Passez donc prendre un café, disent tous les jours un million de Libanais adultes à l’autre million. Du coup, un gros business noir se profile, avec un leader, Najjar.

C’est par le truchement des machines à café espresso dont il assurait la gestion dans les années 50 que Michel Najjar a pris goût au commerce du café. Le tournant décisif a eu lieu en 1967, lorsqu’il entreprit de se lancer dans la torréfaction du café vert acheté sur le marché local. Première production : inauguration du comptoir de vente, acquisition d’une voiture de distribution. Les développements depuis ce moment n’ont plus cessé de se succéder.
Converti à 95 % à la production du café turc et à 5 % à celle de l’espresso, Najjar estime aujourd’hui qu’il est leader du marché, avec une part de 35 %. D’après eux, le second producteur au classement ne détiendrait que 11 %. Les produits Najjar sont exportés vers les cinq continents, notamment aux États-Unis, en Australie, au Brésil, dans les capitales européennes, bref là où se trouvent des colonies d’émigrés libanais et arabes.
Pour Georges Michel Najjar, président de la société, le moteur de la production est l’amélioration continuelle des normes de production. Dernière acquisition en date, une machine unique en son genre au Moyen-Orient qui fait suite à l’investissement, il y a 4 ans, de 8 millions $ pour l’achat de nouvelles machines.
Grâce à cet investissement, la capacité de production des usines Najjar est de 45 tonnes par jour. «Il est vrai que nous ne fonctionnons pas actuellement de manière à donner notre plein rendement. Mais notre capacité de production relève d’une décision stratégique, celle d’une région pacifiée et de frontières ouvertes, notamment avec l’Irak et la Syrie», précise M. Najjar. En attendant l’exploitation des 6 000 m2 d’usine et grâce au labeur des 210 employés, le concept du café Najjar continue de grandir. Deux franchises, l’une en Arabie saoudite et l’autre à Bahrein, ont été vendues. En effet, grâce à l’ouverture des cafés situés l’un à Zalka et l’autre à Achrafieh, Najjar a promu la pause-café traditionnelle libanaise en concept moderne et qui s’exporte. «Celui-ci est d’ailleurs adapté au rythme de la vie d’aujourd’hui, puisque nous avons pu mettre au point une machine à café turc, pour les bureaux, qui permet de préparer la tasse en 36 secondes. Mais je continue à croire, confie M. Najjar, que boire son café debout en circulant est une hérésie. Par contre, il n’y a rien comme la pause-café pour se ressourcer».

Torréfier le grain du café, c’est en raccourci, le noircir. Plutôt que d’être soumis au contact direct de la flamme, les grains subissent le souffle d’induction de l’air chaud. Grâce à cette technique révolutionnaire adoptée par Najjar, les grains reçoivent une chaleur homogène qui passe graduellement de 30 à environ 200º. D’autres paramètres comme le contrôle de la vitesse de l’air et de son volume se greffent sur cette technologie.

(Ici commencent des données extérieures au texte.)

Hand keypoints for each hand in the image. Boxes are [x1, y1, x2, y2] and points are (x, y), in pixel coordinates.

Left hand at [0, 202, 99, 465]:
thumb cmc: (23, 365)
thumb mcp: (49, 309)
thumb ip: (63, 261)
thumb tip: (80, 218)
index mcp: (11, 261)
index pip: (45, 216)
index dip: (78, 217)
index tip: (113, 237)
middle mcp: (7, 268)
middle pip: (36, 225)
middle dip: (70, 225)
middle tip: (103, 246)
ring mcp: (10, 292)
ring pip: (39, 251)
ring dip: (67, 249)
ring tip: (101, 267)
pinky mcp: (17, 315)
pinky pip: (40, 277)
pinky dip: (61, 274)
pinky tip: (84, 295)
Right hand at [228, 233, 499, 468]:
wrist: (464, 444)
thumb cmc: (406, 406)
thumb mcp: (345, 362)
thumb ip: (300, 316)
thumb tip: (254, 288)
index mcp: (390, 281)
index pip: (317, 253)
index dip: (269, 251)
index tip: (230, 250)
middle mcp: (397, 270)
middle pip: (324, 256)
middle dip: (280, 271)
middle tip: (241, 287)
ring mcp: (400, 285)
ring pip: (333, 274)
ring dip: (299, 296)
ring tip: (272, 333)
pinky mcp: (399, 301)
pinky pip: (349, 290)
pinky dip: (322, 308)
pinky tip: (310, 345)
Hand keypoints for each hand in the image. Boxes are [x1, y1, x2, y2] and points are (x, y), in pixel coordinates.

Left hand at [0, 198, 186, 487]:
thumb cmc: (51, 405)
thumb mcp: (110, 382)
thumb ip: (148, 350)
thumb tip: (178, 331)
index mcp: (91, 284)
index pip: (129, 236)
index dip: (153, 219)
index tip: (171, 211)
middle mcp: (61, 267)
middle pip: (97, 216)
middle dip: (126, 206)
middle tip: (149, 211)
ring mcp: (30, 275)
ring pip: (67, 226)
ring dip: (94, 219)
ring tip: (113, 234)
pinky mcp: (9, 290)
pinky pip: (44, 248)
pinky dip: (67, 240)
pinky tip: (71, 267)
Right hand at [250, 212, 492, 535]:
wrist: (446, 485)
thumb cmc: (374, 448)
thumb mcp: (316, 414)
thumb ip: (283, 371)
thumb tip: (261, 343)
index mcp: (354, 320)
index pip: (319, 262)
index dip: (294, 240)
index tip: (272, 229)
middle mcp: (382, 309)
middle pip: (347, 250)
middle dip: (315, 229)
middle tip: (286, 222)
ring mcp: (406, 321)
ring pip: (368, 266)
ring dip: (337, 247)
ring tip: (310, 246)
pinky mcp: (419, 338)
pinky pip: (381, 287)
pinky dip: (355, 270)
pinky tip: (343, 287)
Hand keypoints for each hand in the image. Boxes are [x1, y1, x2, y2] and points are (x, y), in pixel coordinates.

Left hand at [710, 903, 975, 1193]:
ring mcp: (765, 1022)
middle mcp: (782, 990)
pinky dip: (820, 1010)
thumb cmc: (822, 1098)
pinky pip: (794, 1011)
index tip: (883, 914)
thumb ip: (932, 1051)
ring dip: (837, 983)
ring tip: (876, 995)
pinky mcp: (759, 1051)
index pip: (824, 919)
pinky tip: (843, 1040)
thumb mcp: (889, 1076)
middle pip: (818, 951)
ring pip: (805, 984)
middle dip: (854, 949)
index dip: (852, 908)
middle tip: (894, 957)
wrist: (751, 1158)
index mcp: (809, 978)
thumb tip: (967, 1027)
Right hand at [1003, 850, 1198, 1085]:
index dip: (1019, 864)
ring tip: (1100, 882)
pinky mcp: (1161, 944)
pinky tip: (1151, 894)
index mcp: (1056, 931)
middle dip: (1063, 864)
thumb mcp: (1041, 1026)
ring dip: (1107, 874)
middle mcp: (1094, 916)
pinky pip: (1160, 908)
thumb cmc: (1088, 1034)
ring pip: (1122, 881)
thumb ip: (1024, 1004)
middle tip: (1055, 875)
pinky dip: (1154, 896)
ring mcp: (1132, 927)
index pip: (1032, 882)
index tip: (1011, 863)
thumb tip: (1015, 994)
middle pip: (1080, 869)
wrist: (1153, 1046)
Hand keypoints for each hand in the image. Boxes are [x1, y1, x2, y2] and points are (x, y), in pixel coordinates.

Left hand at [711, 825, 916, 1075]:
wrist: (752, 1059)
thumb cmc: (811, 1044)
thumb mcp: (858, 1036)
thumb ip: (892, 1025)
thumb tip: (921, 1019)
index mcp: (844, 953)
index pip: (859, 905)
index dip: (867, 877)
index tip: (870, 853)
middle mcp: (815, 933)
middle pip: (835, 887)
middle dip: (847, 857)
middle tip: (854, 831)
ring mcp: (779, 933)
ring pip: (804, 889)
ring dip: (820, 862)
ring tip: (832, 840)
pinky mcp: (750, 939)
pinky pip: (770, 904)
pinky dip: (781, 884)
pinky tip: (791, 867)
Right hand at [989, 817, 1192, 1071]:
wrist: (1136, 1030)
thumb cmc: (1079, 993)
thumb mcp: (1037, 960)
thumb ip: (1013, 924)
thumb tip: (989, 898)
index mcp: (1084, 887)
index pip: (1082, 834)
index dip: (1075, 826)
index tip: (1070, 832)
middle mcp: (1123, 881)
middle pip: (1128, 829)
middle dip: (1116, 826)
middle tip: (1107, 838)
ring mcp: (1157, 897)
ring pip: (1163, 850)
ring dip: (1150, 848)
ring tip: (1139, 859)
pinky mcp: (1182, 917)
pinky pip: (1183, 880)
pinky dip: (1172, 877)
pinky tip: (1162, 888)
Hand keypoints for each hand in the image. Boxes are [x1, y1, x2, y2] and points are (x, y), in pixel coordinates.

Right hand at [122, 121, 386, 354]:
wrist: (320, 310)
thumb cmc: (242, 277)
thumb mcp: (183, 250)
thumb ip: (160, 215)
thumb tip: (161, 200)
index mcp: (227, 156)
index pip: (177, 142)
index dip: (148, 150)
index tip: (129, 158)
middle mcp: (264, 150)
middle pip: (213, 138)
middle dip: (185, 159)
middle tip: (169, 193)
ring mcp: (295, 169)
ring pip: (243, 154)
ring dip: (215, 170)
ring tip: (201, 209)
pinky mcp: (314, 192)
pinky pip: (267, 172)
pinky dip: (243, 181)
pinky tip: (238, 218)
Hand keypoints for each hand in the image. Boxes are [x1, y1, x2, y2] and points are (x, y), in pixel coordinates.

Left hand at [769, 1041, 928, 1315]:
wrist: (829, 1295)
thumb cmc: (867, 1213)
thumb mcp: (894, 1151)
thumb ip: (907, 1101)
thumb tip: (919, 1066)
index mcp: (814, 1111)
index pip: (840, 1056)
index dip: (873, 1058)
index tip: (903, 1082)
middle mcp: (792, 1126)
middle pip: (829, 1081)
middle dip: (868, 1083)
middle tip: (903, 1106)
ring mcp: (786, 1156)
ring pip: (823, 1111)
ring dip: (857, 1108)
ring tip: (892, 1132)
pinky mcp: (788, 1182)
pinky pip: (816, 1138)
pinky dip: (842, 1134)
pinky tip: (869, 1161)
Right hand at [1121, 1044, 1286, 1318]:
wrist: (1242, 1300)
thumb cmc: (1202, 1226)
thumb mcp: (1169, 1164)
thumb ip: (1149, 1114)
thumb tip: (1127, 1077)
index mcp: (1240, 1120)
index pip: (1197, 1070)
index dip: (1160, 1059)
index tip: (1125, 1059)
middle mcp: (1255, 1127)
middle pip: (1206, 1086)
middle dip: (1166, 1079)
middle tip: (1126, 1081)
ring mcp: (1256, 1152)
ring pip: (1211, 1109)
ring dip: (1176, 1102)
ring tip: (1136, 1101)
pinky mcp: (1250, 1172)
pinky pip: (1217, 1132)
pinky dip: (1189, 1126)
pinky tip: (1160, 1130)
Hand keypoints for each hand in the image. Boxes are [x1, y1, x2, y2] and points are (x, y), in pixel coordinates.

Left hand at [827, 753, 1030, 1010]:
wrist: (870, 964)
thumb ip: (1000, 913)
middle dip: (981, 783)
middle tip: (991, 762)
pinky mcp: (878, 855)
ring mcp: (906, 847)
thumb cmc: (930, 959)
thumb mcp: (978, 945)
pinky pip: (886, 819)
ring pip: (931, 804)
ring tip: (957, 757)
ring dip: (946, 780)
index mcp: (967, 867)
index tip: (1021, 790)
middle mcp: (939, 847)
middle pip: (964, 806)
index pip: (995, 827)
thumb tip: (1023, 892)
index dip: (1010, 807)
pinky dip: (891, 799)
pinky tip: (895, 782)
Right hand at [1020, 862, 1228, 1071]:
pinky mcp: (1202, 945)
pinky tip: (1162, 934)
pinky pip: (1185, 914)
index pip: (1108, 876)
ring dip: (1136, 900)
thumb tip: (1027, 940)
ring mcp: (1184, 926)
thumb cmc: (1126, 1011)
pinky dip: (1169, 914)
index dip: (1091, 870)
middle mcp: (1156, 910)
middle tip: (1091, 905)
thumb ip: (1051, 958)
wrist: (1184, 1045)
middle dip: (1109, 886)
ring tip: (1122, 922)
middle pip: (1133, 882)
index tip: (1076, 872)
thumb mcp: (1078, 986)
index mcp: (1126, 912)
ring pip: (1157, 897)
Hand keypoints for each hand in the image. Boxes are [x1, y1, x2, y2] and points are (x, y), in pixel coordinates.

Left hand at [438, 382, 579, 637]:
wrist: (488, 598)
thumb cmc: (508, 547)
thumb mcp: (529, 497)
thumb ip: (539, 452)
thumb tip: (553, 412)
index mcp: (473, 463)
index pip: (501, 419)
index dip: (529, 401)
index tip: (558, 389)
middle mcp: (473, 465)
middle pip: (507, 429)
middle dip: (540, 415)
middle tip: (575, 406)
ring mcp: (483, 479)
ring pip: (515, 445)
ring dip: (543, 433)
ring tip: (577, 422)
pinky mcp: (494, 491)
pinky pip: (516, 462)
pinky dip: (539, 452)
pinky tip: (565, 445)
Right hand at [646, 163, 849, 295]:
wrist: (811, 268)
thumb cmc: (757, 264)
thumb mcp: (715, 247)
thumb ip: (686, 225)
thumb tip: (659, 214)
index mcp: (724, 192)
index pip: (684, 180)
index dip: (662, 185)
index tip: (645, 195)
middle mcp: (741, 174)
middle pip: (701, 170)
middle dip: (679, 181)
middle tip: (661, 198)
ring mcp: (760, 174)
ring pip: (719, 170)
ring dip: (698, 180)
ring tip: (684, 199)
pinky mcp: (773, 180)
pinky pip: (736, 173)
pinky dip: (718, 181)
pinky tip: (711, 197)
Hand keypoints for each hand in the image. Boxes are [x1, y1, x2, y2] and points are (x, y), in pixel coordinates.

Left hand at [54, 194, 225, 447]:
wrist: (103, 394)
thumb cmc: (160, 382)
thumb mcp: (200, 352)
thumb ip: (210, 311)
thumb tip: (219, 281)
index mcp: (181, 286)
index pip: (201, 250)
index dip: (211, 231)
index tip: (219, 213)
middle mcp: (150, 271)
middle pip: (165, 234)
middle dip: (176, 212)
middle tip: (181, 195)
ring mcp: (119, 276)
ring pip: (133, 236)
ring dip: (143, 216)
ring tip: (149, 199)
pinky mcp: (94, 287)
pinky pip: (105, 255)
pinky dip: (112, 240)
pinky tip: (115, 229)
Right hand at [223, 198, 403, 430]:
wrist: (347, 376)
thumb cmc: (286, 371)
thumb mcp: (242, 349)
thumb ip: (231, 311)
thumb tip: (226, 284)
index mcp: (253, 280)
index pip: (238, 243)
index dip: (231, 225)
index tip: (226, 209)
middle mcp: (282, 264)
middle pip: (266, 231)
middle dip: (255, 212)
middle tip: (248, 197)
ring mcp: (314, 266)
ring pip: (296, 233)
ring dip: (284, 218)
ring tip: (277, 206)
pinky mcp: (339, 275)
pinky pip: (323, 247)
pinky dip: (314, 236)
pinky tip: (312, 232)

Les grains sont torréfiés par lots de 300 kg à la manière moderne entièrement automatique et informatisée. Cette méthode permet d’obtenir la régularité dans la saveur. Avec la torréfaction, la haute température permet l’évaporation de l’eau contenue dans le grain et qui représente entre 11 et 14,8 % du poids. La seconde phase élève la température encore une fois et fait subir au grain une pression telle qu’il “craque”. Enfin, la majoration de la température permet la cristallisation du sucre contenu dans le grain à 8 % et la libération des acides. Pour obtenir un café turc, on élimine sa teneur en acide, alors qu’on le garde pour la fabrication de l’espresso.

C’est en tablant sur les variantes du dosage du sucre, des acides et de l’amertume dans le grain qu’on peut obtenir une variété innombrable d’arômes. L’équilibre ainsi obtenu est stabilisé grâce au processus de refroidissement qui se fait par étapes… en réduisant la température à 110ºC puis à 70ºC. À partir de ce seuil, l’arôme, au départ précaire, est définitivement stabilisé autour de 34º environ.

C’est en partie grâce à son laboratoire, avec des outils de mesure et d’analyse, que Najjar préserve sa position de leader sur le marché. Des tests répétitifs sont menés sur le corps gustatif du café et de ses composantes. Lectures de la couleur, de la teneur en eau, en crème viennent orienter au quotidien les options de la production.